Zweitens. Vielleicht unbedacht, vielleicht aber auch, um zu verschleiern, dass Ihr Antrag krankenkassenzentriert ist ? wenn man berücksichtigt, wer diesen Antrag eingebracht hat, wäre auch das nicht verwunderlich ?, behaupten Sie, die erhofften Einsparungen in voller Höhe an die Kranken weiterzugeben. Dabei übersehen Sie aber zweierlei: zum einen, dass von dem Einsparbetrag, den Sie genannt haben, gerade die Bezieher höherer Einkommen profitieren, zum anderen, dass die durch die Einsparbeträge reduzierten Einnahmen der Krankenkassen von allen aufgebracht werden müssen, egal ob arm oder nicht arm.
Drittens. Ihr Antrag würde zu Steuerausfällen in Milliardenhöhe führen, ohne dass Sie einen konkreten Vorschlag zur Gegenfinanzierung unterbreiten.
Nun nehme ich noch den Gedanken meiner Vorrednerin von der SPD auf: Es ist eher zu fragen, ob man Steuersenkungstatbestände abschafft. Das habe ich jetzt allerdings nicht einfach nachgeplappert. Die Fraktion der Grünen im Schleswig-Holsteinischen Landtag hat darüber bereits Ende letzten Jahres diskutiert und einen entsprechenden Antrag erarbeitet. Es ist also an der Tagesordnung, darüber nachzudenken, ob reduzierte Steuersätze beispielsweise für Schnittblumen und Hunde- und Katzenfutter sinnvoll sind.
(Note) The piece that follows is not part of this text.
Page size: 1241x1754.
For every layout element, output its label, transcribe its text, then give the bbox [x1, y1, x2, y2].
(Dr. Volker Wissing [FDP]: Sie sind also auch für Steuererhöhungen! Aha!)
Außerdem sei dahingestellt, ob das Ihre Genossen in den ostdeutschen Ländern, in denen Sie parlamentarisch vertreten sind oder mit regieren, erfreuen würde.
Alles in allem bedeutet der Antrag der Linksfraktion eine potenzielle Umverteilung von Steuergeldern zugunsten der Pharmaindustrie und gut Verdienender; wegen dieser Ungerechtigkeit kann er von der Fraktion des Bündnisses 90/Die Grünen nur abgelehnt werden.